Ziritaxestat Clinical Trials Discontinued
Galapagos NV and Gilead Sciences are discontinuing all clinical trials with the investigational medication ziritaxestat. This includes the long-term extension of the Phase 2a NOVESA trial in scleroderma, as well as the Phase 3 ISABELA program in idiopathic pulmonary fibrosis (IPF).
The decision is based on the recommendations of the ISABELA trials’ Independent Data Monitoring Committee (IDMC), which, after reviewing interim data, concluded the benefit-risk profile of the investigational medication did not support further clinical study. An IDMC is a group of independent experts who periodically review data from an ongoing trial to ensure its integrity and the safety of participants.
The trials’ investigators will be informed of the decision and contact individual participants to discontinue treatment, the companies said.
“We are very disappointed not to be able to bring a novel medication to patients suffering from such a devastating disease with high unmet need,” Walid Abi-Saab, MD, chief medical officer at Galapagos, said in a press release.
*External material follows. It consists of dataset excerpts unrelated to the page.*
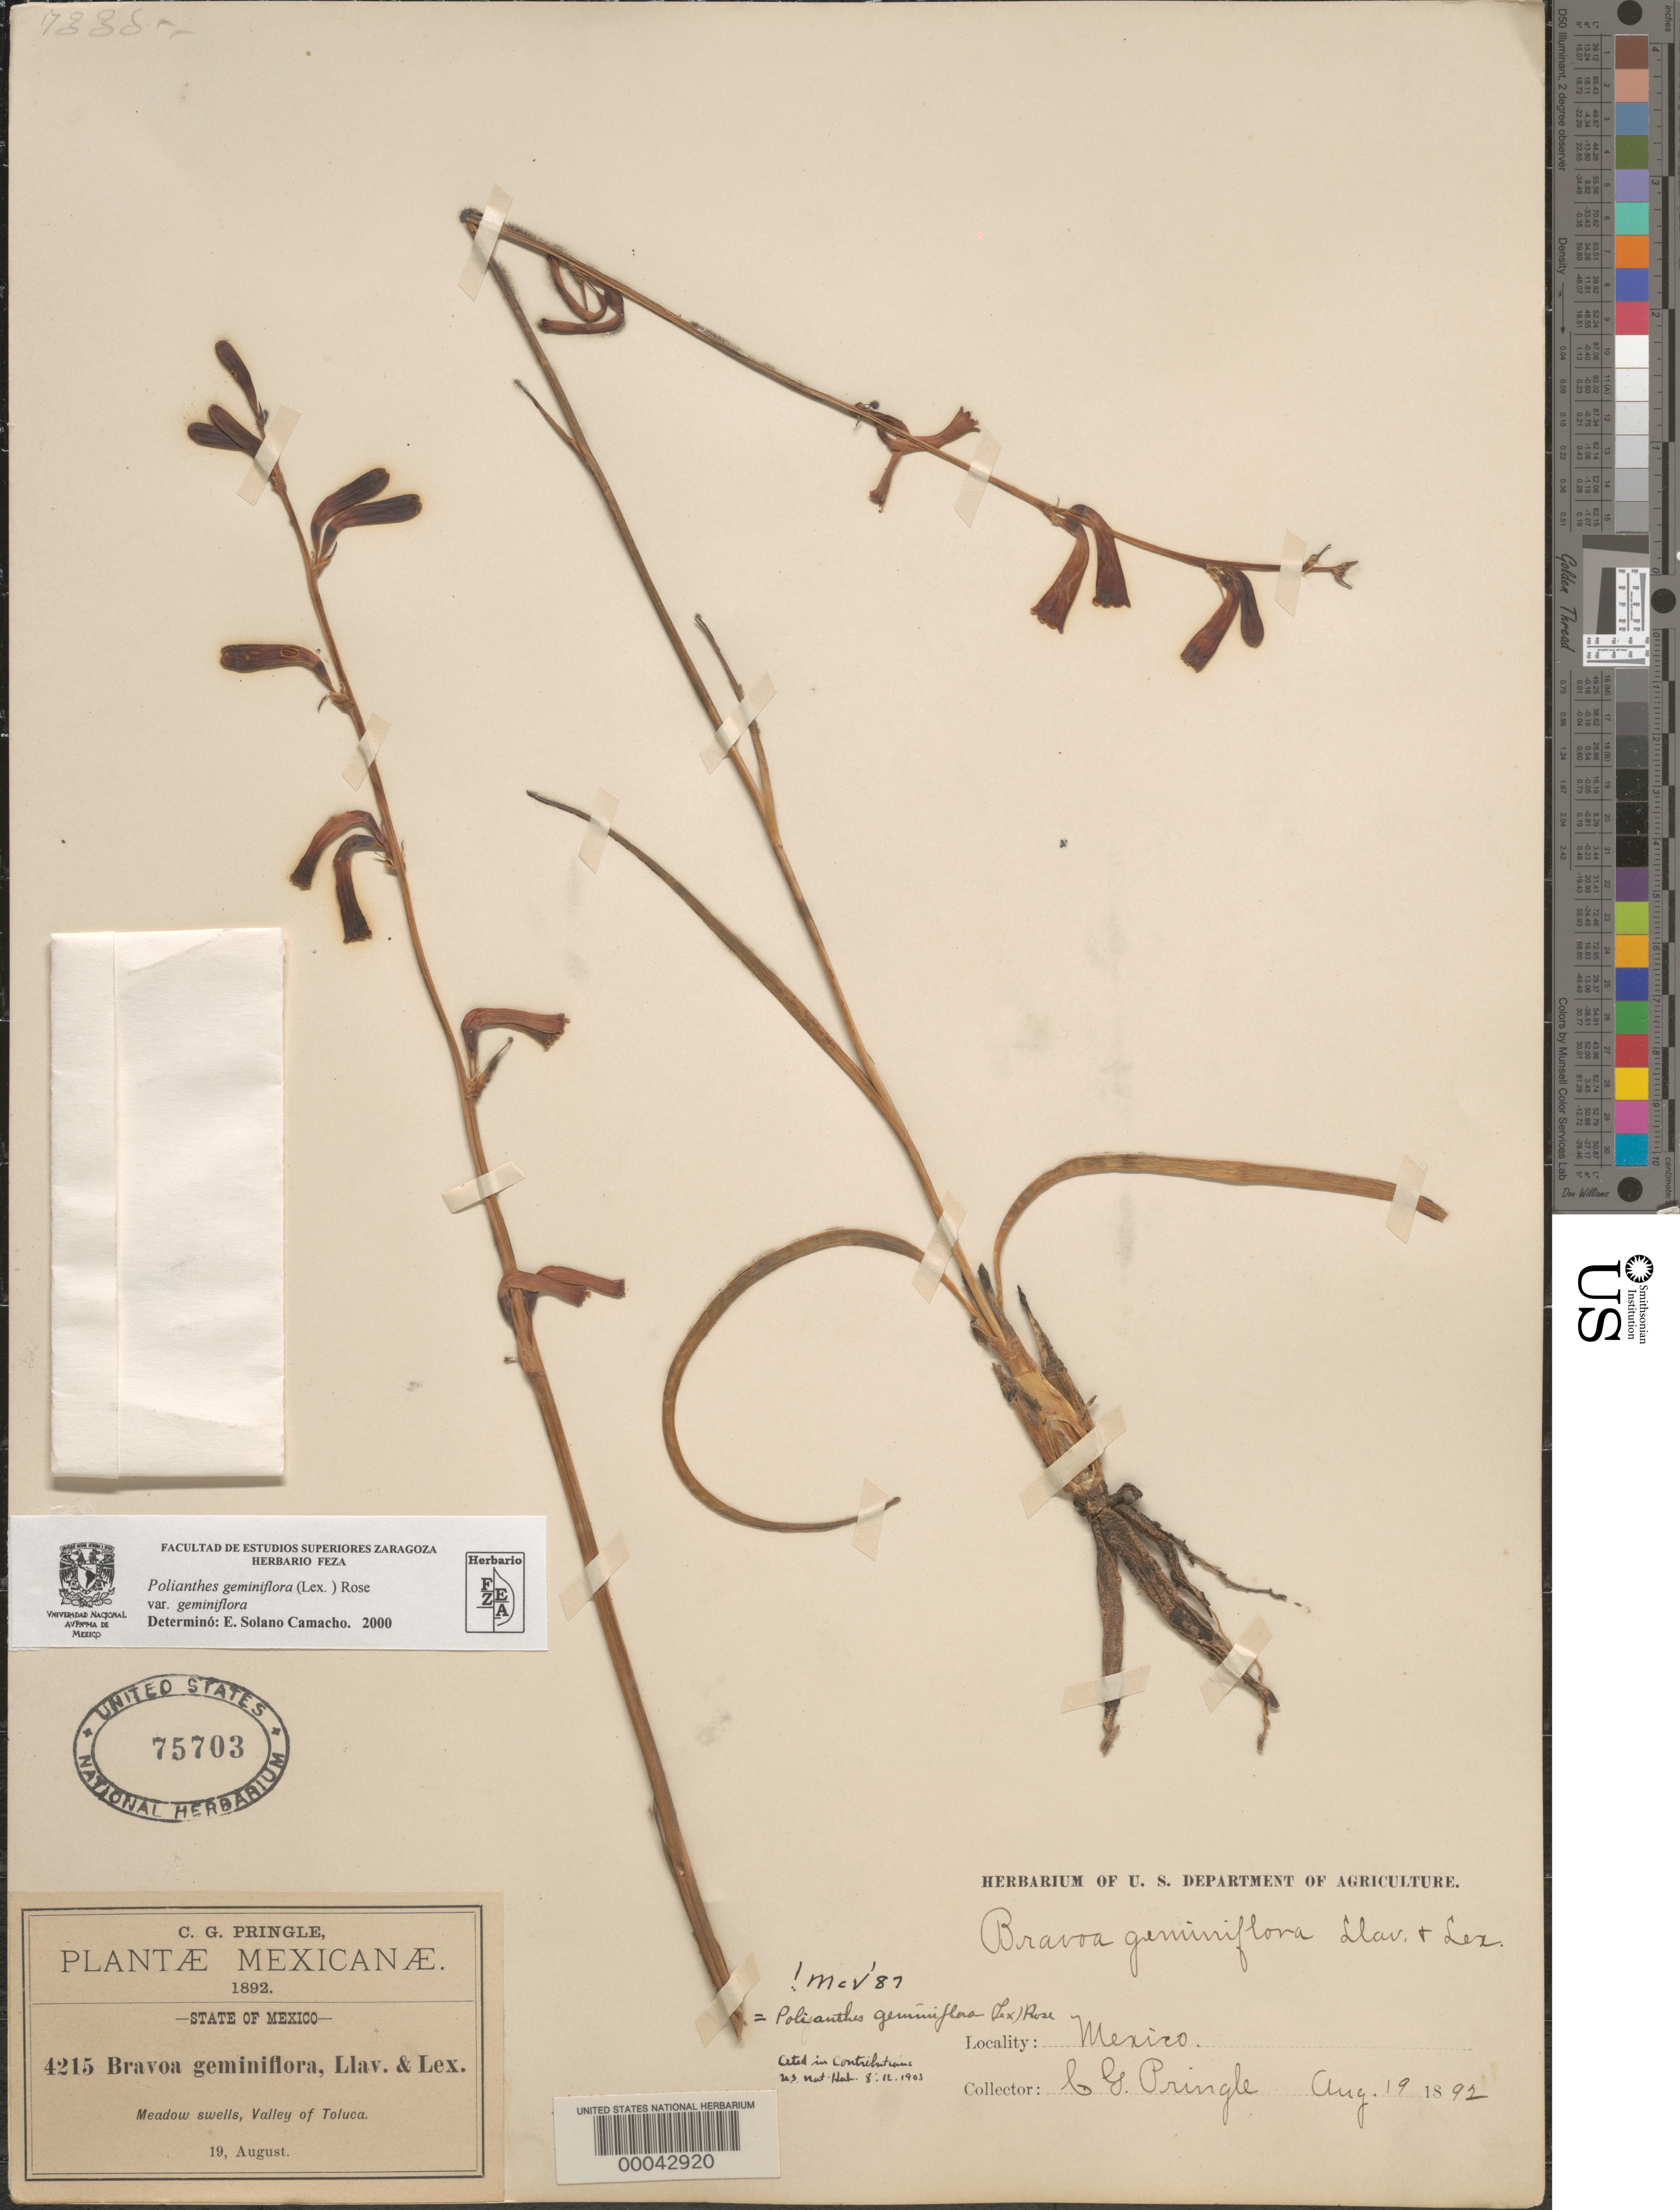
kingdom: Plantae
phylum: Tracheophyta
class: Liliopsida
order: Asparagales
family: Asparagaceae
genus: Polianthes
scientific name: Polianthes geminiflora var. geminiflora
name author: (Lex.) Rose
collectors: C. G. Pringle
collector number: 4215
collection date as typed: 19 Aug 1892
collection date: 1892-08-19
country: Mexico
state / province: México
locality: Valley of Toluca.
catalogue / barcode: US 75703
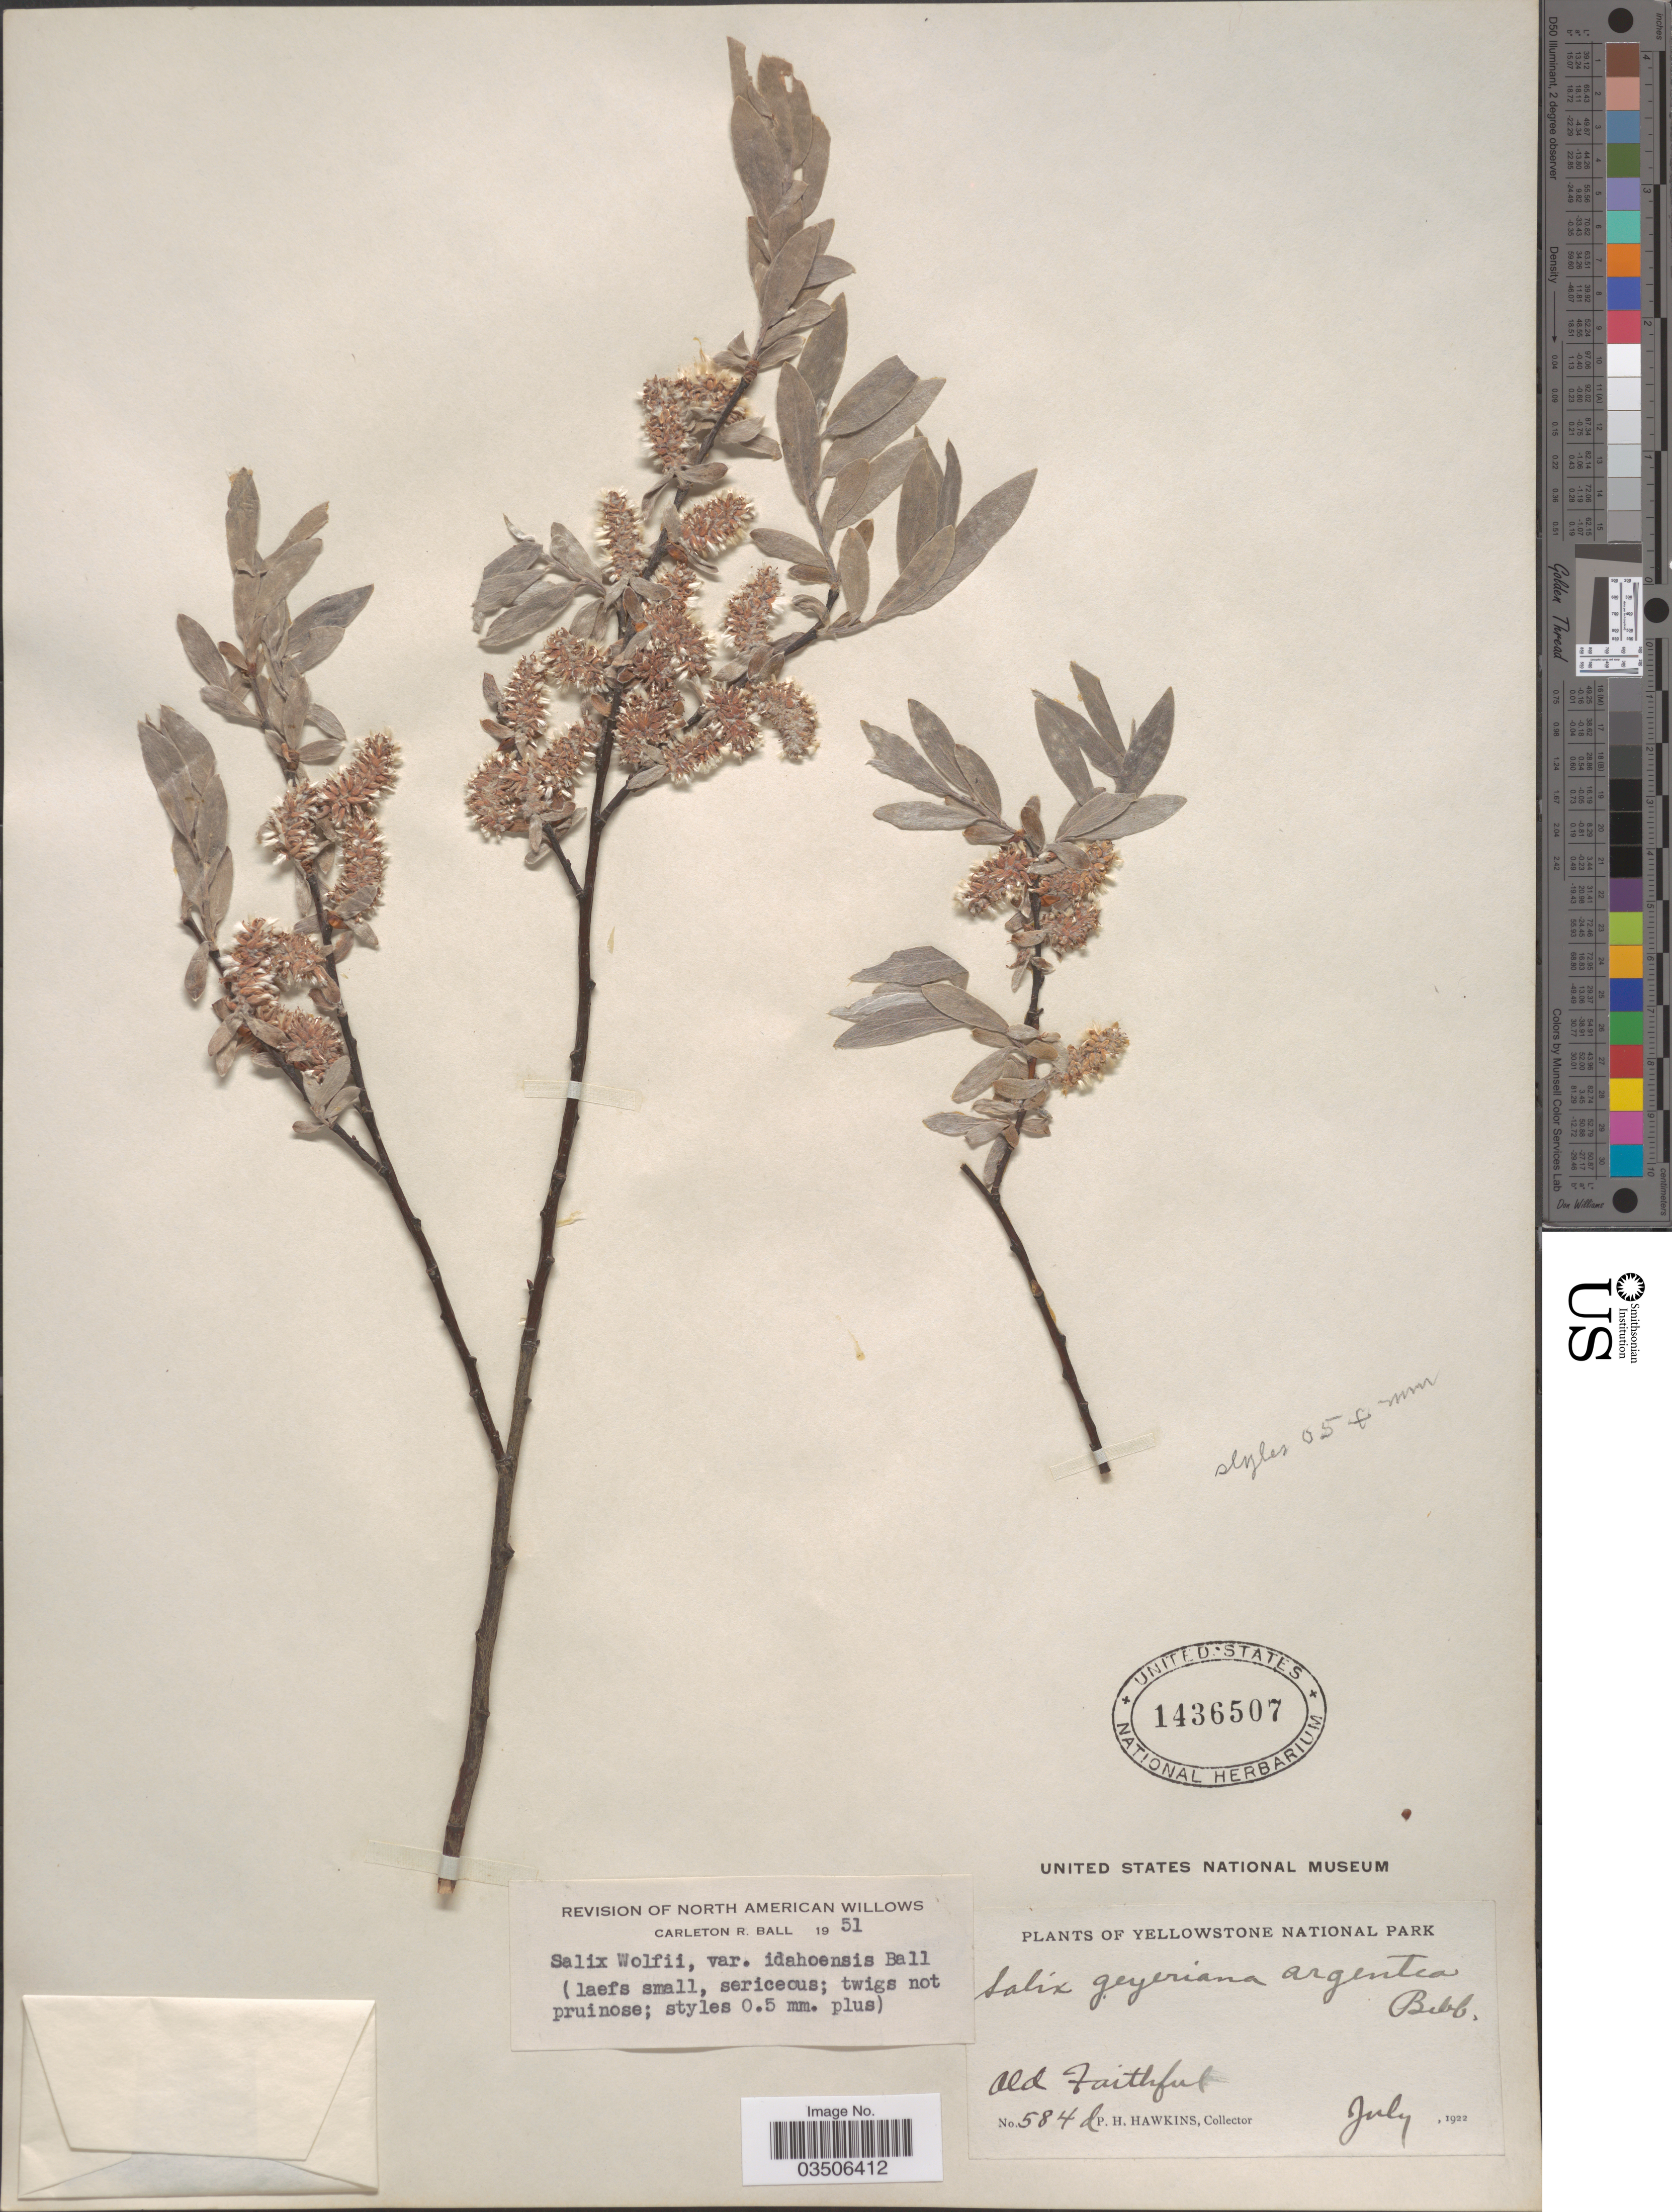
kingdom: Plantae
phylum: Tracheophyta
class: Magnoliopsida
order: Malpighiales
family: Salicaceae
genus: Salix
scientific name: Salix wolfii var. idahoensis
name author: C.R. Ball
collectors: P. Hawkins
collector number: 584d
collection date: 1922-07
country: United States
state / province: Wyoming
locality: Yellowstone National Park. Old Faithful.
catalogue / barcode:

Ziritaxestat (also known as GLPG1690) is a small molecule that blocks the activity of autotaxin. This enzyme produces lysophosphatidic acid, a signaling molecule that promotes fibrosis (scarring) and inflammation in organs. Both scleroderma and IPF are characterized by abnormal scarring.
The clinical trial NOVESA (NCT03798366) recruited 33 adults who have had experienced symptoms of diffuse cutaneous scleroderma for up to five years, or who had new systemic (body-wide) symptoms other than Raynaud’s phenomenon two years prior to recruitment. The study’s main goal was to assess whether ziritaxestat (as oral tablets) helped treat the abnormal skin thickening seen in scleroderma, while also analyzing the therapy’s safety.
The ISABELA program consists of two Phase 3 clinical trials with identical designs, named ISABELA 1 (NCT03711162) and ISABELA 2 (NCT03733444). These studies were designed to test the safety and effectiveness of ziritaxestat in 1,500 people with IPF.
“We would like to thank the patients and the medical professionals who participated in the ISABELA studies and contributed to the advancement of IPF research. We intend to learn from this data in our continued commitment to develop therapies in IPF and fibrosis,” Abi-Saab said.
“We are extremely disappointed by this news,” added Onno van de Stolpe, CEO of Galapagos. “Despite this setback, we remain committed to leveraging our novel target research engine and strong cash balance to discover potential therapies for IPF and fibrosis.”